--- start of Material provided ---
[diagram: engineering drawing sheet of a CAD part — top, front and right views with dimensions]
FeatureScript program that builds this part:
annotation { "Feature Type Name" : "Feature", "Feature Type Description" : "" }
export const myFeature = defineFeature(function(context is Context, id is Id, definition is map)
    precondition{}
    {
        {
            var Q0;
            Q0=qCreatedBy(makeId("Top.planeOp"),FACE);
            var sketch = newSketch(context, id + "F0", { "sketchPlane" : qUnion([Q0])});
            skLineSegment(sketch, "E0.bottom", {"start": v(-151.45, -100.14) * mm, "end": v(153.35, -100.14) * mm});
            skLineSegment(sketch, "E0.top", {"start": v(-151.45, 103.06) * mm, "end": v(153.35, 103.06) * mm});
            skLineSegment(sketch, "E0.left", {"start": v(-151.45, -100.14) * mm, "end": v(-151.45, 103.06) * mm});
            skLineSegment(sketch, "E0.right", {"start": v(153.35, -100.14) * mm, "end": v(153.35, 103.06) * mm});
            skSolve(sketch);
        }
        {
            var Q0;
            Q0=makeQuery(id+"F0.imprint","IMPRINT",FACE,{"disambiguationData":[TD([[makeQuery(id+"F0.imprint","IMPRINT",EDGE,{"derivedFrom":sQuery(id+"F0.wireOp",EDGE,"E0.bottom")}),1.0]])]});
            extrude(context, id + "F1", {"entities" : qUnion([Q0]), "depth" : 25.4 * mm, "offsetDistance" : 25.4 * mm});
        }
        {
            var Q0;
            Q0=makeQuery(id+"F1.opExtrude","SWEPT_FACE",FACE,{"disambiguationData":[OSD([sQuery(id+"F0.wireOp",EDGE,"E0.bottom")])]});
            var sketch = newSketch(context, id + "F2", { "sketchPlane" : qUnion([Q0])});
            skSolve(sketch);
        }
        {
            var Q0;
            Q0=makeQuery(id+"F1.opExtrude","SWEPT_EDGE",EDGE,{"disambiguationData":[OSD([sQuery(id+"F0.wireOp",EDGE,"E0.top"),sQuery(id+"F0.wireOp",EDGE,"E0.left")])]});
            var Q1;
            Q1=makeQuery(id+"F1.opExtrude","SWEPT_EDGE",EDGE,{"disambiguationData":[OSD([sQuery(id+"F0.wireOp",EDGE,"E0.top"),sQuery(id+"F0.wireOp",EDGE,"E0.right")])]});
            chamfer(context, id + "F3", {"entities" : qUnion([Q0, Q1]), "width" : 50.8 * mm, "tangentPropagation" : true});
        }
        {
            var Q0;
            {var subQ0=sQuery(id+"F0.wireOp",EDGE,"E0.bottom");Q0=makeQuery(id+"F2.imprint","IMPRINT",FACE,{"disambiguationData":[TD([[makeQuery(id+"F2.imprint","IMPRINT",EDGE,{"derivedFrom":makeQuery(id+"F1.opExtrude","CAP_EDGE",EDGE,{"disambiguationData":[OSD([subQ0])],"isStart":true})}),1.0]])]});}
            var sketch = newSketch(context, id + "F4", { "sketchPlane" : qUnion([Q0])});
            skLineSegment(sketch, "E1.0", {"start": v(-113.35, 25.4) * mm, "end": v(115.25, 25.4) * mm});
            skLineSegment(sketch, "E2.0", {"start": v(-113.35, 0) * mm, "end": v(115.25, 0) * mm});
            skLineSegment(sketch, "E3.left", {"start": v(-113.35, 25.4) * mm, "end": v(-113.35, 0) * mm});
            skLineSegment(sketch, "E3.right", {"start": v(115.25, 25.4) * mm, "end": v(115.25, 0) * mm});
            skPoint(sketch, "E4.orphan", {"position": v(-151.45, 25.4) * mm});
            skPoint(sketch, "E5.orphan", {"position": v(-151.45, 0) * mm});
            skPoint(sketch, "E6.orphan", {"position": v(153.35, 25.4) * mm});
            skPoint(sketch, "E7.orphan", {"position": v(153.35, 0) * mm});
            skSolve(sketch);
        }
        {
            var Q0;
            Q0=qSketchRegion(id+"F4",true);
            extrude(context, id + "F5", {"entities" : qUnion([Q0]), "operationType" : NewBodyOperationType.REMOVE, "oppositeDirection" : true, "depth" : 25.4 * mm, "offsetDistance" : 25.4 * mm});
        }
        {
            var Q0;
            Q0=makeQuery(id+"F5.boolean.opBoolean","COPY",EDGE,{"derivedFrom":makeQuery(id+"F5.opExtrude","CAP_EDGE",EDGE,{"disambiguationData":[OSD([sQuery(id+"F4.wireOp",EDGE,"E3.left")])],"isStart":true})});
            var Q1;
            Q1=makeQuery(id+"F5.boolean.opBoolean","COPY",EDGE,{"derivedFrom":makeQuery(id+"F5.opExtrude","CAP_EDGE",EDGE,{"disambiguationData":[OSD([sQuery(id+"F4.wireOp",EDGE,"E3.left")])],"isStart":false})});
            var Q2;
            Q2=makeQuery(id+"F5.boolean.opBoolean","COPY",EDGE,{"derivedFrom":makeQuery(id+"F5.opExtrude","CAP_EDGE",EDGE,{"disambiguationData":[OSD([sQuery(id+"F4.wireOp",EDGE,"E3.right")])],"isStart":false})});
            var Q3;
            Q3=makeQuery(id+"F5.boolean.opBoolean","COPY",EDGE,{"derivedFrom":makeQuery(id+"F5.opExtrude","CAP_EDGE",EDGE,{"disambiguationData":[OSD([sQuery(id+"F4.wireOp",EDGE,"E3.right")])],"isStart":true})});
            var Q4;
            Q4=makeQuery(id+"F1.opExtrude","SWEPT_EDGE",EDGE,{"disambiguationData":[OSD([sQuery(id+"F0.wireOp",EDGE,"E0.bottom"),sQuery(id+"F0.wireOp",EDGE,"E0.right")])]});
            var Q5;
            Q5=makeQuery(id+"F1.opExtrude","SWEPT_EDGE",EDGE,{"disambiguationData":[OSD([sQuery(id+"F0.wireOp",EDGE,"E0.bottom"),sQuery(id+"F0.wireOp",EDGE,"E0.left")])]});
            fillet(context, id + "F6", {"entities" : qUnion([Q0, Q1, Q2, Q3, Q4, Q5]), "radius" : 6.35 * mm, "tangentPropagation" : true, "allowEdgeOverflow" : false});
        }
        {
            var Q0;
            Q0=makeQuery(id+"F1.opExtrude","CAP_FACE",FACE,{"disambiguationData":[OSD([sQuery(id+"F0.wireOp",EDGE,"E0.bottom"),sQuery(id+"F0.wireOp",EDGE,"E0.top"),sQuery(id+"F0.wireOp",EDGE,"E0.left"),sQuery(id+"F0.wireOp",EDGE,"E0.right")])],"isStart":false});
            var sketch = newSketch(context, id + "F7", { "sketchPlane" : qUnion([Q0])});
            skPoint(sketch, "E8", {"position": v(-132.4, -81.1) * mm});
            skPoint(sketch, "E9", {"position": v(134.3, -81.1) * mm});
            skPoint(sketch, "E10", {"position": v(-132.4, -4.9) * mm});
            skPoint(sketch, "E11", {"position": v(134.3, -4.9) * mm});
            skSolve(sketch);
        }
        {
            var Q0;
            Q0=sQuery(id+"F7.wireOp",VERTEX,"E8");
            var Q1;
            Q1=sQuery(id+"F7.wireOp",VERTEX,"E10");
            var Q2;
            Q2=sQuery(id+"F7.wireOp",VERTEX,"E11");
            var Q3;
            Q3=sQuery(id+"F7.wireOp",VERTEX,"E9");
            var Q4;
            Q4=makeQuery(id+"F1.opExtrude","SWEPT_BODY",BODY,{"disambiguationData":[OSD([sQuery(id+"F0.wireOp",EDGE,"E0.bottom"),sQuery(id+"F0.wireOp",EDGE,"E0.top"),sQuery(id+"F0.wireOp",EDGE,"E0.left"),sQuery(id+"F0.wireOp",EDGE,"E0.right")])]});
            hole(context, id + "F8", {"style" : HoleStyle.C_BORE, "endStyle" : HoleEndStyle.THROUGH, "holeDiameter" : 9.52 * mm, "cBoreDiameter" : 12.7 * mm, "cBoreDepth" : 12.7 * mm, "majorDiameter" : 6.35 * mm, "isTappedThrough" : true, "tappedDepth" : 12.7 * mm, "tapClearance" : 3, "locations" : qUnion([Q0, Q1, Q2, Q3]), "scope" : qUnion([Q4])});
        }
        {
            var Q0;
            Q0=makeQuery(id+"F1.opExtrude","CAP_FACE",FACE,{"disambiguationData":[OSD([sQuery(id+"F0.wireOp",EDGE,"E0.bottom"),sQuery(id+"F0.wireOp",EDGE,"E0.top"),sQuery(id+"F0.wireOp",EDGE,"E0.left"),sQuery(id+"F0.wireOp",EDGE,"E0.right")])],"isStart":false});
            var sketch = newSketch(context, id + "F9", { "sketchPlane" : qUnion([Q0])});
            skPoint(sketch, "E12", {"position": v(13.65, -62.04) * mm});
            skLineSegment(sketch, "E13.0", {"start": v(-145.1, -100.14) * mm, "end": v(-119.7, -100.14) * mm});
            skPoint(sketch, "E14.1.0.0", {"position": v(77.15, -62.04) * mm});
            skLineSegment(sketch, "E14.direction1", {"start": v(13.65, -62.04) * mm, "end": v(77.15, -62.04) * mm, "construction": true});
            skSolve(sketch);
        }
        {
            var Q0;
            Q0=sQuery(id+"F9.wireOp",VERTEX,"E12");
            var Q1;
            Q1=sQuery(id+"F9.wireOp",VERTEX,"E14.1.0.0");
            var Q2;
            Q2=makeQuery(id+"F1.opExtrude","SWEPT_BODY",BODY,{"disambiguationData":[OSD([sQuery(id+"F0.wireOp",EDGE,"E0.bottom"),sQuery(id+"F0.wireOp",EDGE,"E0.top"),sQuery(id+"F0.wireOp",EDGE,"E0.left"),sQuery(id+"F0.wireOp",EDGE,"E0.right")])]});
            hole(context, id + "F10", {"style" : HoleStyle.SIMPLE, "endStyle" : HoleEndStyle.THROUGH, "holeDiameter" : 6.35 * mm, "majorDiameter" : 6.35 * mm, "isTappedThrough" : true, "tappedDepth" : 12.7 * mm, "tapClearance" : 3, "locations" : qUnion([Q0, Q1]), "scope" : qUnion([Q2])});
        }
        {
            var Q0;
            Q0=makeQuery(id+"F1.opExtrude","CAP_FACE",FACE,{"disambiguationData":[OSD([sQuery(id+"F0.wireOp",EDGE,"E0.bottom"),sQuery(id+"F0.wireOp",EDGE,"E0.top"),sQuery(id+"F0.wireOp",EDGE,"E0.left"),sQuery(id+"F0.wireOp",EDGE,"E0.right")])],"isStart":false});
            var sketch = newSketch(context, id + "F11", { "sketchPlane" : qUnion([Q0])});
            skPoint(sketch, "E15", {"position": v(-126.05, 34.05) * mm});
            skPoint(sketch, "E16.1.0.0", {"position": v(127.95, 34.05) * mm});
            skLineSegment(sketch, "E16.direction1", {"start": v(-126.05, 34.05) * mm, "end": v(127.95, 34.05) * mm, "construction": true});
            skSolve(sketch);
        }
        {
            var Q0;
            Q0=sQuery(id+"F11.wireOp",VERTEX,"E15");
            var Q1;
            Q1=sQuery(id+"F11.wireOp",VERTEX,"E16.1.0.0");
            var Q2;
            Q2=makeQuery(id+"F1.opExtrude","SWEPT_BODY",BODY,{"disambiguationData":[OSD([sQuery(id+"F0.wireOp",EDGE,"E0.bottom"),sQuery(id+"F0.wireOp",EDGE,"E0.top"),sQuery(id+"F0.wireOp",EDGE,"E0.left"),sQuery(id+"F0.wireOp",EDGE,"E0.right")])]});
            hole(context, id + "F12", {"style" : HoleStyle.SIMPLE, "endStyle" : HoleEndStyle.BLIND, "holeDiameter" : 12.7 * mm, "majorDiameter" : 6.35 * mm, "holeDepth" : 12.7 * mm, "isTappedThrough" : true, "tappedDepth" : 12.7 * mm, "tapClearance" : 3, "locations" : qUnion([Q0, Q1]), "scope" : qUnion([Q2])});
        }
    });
--- end of Material provided ---
Direction -
Reproduce the records word for word, from their first line up to and including the line with "export const myFeature".

Worked answer -
[diagram: engineering drawing sheet of a CAD part — top, front and right views with dimensions]
FeatureScript program that builds this part:
annotation { "Feature Type Name" : "Feature", "Feature Type Description" : "" }
export const myFeature = defineFeature(function(context is Context, id is Id, definition is map)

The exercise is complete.